(PROVIDED PASSAGE Opens)

Let \(\epsilon_i^t\) denote the relationship between the \(\epsilon_i\)’s before and after each pivot. Evidently, \(\epsilon_i^{t = 0} = 1\) for all \(1 \leq i \leq n\).

As shown in Exercise 4.6, pivoting between \(x_k\) and \(w_k\) results in a dictionary that is of the same form as before. The only significant differences are the sign changes of \(\epsilon_i\)’s:

\[\begin{split}\epsilon_i^{t + 1} = \begin{cases} -\epsilon_i^t & \text{if}\ i \leq k\\ \epsilon_i^t & \text{otherwise.} \end{cases}\end{split}\]

Observe that applying the simplex method’s largest-coefficient rule in this case is equivalent to picking the first positive \(\epsilon_k^t\) where \(k\) is the smallest subscript over the ordered sequence \(\left[ \epsilon_1^t, \epsilon_2^t, \ldots, \epsilon_n^t \right]\).

Let \(T(n)\) denote the number of iterations (i.e. pivots) needed before selecting the variable associated with \(\epsilon_{n + 1}\) as the entering variable for the first time.

(PROVIDED PASSAGE Closes)

— TASK DETAILS —
Continue the passage on simplex pivoting from its final sentence onward. The data that follows has no connection to the simplex pivoting passage.

(PROVIDED RECORDS Opens)

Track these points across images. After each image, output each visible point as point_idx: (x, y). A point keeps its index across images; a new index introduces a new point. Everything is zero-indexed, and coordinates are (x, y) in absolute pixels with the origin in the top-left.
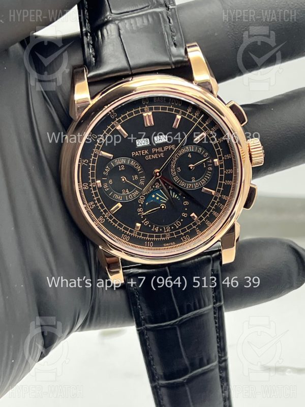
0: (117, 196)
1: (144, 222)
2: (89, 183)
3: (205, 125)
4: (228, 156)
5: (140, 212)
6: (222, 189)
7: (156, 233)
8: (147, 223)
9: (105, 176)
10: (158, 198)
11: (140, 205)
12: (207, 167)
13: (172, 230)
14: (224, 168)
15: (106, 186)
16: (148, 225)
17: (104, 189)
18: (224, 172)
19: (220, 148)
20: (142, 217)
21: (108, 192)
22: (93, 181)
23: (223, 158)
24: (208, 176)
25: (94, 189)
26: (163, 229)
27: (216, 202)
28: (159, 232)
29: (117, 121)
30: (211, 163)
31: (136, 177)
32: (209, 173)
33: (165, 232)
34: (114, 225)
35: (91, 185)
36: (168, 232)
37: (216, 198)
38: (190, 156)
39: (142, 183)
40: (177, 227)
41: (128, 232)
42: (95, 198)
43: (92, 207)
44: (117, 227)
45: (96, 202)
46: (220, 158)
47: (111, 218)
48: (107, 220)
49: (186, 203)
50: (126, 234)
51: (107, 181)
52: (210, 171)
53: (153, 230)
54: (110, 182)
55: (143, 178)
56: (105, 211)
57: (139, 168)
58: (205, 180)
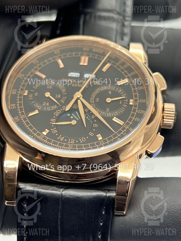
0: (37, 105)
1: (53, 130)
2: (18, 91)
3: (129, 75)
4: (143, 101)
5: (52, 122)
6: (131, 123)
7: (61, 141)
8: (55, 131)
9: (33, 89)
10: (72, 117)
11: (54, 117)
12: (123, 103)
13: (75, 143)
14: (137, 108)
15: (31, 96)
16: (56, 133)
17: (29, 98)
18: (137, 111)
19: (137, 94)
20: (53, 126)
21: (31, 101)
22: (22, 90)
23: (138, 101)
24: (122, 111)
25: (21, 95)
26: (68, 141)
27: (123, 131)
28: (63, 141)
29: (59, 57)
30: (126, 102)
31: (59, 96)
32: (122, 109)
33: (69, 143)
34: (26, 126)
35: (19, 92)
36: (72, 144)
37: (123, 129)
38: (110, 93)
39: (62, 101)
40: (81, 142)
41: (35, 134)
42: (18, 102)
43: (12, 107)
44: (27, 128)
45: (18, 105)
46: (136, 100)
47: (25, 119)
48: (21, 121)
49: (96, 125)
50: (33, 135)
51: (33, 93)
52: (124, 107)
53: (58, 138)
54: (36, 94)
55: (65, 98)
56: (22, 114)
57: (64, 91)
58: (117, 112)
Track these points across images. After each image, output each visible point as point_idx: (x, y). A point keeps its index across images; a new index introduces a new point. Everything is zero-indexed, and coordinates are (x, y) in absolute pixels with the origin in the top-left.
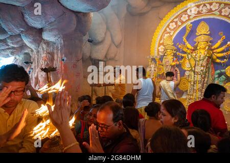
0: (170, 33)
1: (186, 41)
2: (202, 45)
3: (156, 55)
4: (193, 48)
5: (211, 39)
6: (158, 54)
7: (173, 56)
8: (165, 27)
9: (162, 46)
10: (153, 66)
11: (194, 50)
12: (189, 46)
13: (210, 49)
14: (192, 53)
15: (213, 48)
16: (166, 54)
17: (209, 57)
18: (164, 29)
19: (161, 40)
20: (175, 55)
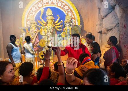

(PROVIDED RECORDS Closes)
(PROVIDED RECORDS Opens)

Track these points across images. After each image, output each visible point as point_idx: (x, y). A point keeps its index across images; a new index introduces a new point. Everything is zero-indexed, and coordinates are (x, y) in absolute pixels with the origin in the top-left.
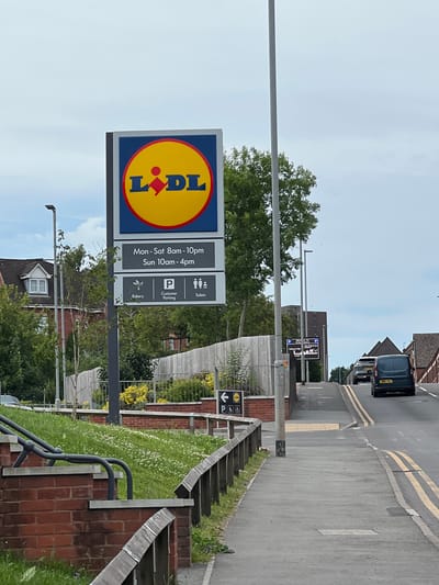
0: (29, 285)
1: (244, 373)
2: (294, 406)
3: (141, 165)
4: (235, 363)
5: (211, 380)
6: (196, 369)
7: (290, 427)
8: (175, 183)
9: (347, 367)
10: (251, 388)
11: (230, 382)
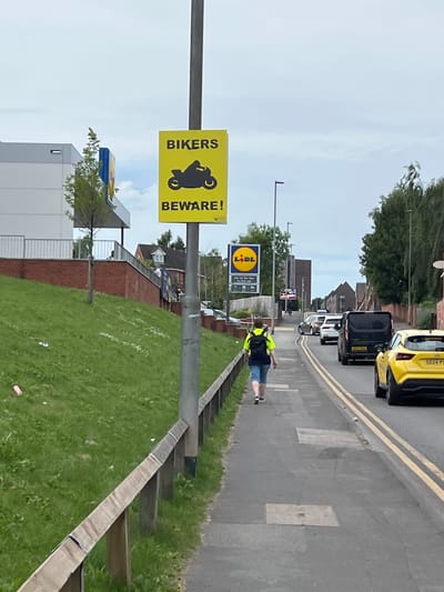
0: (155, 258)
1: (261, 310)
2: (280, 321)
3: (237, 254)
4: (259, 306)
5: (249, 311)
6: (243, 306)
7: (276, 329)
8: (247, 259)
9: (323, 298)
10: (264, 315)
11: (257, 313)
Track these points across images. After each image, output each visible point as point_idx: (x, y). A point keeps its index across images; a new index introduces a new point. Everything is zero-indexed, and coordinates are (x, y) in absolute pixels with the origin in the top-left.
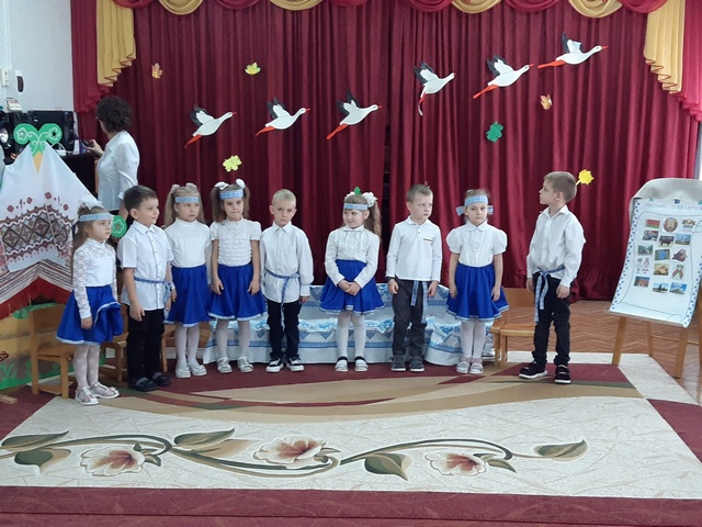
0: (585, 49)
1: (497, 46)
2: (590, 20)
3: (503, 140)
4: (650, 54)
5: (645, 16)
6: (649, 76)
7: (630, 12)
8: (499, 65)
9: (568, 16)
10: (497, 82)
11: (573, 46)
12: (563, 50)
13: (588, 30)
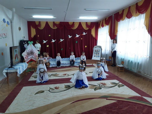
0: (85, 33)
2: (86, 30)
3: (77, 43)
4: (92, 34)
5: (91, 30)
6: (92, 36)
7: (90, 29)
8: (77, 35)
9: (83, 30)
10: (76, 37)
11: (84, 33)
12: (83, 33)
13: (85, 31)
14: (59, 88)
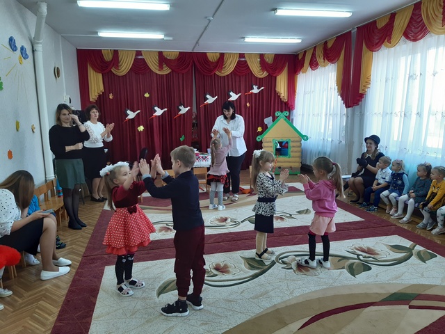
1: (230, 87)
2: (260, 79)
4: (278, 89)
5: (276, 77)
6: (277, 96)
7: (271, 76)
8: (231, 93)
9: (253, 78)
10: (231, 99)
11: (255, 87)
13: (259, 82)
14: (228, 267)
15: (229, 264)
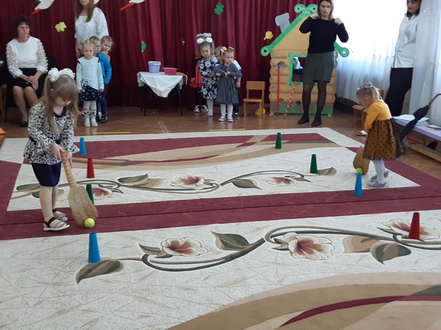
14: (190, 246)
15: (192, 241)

(PROVIDED RECORDS Closes)

— EXERCISE RESPONSE —
From the initial conditions, obviously \(T(0) = 1\). Now that \(\epsilon_1^{t = 1}\) is negative, \(\epsilon_2^{t = 1}\) is chosen as the next entering variable. Pivoting will make \(\epsilon_1^{t = 2}\) eligible as an entering variable again, which means the same sequence of pivots \(T(0)\) needs to occur before \(\epsilon_3\) can even be considered as the next entering variable. Thus, \(T(1) = 1 + T(0) = 2\). This process generalizes to the following geometric series

\[T(n) = 1 + \sum_{i = 0}^{n - 1} T(i) = 1 + 2 + 4 + 8 + \cdots = a \frac{1 - r^n}{1 - r}\]

where \(a = 1\) and \(r = 2\). Therefore, the Klee-Minty problem requires \(2^n - 1\) iterations.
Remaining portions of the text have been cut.